• _EXCERPT PROVIDED_:
[Start of Attachment]

Passing the Peak, or: The Great Correction
How Western politics became so hysterical and crazy, and why their worst excesses may be headed for a drastic correction.
One of the most salient behaviours of modern liberal democracies, is their tendency towards inertial politics. Not all political programmes and initiatives have inertia, but the very worst of them always do.
The cycle invariably begins with a period of growing concern, hysteria and press coverage emanating from confined activist or expert circles. At first the state remains pacifically indifferent, but soon the general mobilisation crosses a threshold and governments respond with a lot of haphazard interventions on all sides. The greater the hysteria, the more expensive and intrusive these interventions must be, and for a time they provide still more energy to the inertial programme. Eventually, though, the system begins to lose momentum – less because the original problem persists despite everything, and more because human attention is a limited resource that is soon exhausted and the cure rapidly proves worse than the disease. It can take a few months, a few years or a whole decade to get past the peak, but once the slide begins, it is as inexorable as the initial swell. There is no saving it.
Covid was like this, and in writing about Covid I began to appreciate that its inertial properties were in no way unique. Many political causes exhibit similar behaviour, from anti-smoking campaigns to our present efforts to reduce carbon emissions to mass-migrationism to antiracism. The root cause of this behaviour appears to be the wide distribution of power in liberal democratic systems. For our states to do anything, thousands and thousands of people have to be brought on board. Fragmented managerial power structures, which lack clear hierarchies, mean that emotional appeals and hysteria must be the coordinating forces instead.

[End of Attachment]

• _Stored dataset items_:

[Start of Attachment]

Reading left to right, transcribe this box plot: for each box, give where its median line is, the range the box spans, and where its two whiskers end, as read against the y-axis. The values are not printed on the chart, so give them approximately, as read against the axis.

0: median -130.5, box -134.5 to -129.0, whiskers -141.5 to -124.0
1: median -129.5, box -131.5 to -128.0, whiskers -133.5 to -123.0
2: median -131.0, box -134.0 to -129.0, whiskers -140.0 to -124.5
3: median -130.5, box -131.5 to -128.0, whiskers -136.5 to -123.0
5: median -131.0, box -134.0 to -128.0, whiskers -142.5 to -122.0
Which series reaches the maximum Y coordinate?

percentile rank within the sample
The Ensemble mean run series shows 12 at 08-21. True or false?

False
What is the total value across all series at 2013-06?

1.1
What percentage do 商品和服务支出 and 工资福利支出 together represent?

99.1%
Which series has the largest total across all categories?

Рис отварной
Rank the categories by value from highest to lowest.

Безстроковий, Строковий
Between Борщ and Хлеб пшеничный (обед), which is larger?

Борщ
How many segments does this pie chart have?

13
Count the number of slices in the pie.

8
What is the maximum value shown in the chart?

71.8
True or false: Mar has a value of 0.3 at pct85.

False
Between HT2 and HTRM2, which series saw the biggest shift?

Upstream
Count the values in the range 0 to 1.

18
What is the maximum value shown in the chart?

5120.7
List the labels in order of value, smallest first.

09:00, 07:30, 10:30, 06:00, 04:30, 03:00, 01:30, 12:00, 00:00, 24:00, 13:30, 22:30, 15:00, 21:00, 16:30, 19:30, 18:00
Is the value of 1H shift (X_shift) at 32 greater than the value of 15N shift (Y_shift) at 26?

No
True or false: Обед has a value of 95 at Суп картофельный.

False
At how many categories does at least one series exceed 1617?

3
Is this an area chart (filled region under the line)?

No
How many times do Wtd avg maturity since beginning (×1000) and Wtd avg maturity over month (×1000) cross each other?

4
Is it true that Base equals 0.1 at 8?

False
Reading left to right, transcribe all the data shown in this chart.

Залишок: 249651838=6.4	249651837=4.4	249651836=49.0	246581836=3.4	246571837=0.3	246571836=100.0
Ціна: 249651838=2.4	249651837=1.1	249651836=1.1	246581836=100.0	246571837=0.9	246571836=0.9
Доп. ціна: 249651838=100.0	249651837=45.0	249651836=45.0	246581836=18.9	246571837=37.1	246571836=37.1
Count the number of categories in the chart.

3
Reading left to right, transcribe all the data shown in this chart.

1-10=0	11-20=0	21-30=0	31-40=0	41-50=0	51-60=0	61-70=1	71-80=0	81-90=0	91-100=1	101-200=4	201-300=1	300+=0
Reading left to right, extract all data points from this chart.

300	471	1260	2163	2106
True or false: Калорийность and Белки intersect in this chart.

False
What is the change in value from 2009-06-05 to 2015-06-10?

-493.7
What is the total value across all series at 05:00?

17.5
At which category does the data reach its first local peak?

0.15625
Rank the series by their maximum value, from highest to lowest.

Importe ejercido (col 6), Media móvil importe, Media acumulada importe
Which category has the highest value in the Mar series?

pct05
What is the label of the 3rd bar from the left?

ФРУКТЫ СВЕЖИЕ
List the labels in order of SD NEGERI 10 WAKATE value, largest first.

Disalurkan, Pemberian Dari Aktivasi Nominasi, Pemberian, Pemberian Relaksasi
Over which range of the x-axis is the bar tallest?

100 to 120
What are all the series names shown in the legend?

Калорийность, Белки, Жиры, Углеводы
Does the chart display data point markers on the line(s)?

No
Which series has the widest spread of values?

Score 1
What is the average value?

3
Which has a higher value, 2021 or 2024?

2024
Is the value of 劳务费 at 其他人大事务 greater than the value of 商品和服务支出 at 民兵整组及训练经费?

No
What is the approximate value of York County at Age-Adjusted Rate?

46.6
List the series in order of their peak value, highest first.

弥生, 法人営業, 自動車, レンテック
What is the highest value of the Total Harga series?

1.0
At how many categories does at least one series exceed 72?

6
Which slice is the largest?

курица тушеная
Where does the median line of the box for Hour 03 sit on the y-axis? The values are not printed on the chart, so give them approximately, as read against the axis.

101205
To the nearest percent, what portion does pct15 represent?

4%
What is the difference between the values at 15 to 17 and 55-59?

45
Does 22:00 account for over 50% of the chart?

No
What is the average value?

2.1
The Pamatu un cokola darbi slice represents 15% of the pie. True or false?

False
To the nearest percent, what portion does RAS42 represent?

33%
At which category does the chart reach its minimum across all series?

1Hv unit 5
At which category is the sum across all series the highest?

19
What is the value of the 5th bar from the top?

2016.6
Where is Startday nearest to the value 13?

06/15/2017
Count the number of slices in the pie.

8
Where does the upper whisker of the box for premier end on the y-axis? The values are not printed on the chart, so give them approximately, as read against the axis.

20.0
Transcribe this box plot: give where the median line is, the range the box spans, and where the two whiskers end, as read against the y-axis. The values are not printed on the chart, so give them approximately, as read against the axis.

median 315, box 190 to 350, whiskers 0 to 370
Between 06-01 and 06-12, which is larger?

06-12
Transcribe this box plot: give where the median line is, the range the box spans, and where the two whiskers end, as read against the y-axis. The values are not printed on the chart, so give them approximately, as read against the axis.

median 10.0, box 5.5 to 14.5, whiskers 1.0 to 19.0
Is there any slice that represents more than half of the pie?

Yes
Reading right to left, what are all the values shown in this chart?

[End of Attachment]

• _WHAT IS NEEDED_: What does the essay on inertial politics say appears to be the root cause of this behavior?

• _SOLVED PROBLEM_: The wide distribution of power in liberal democratic systems.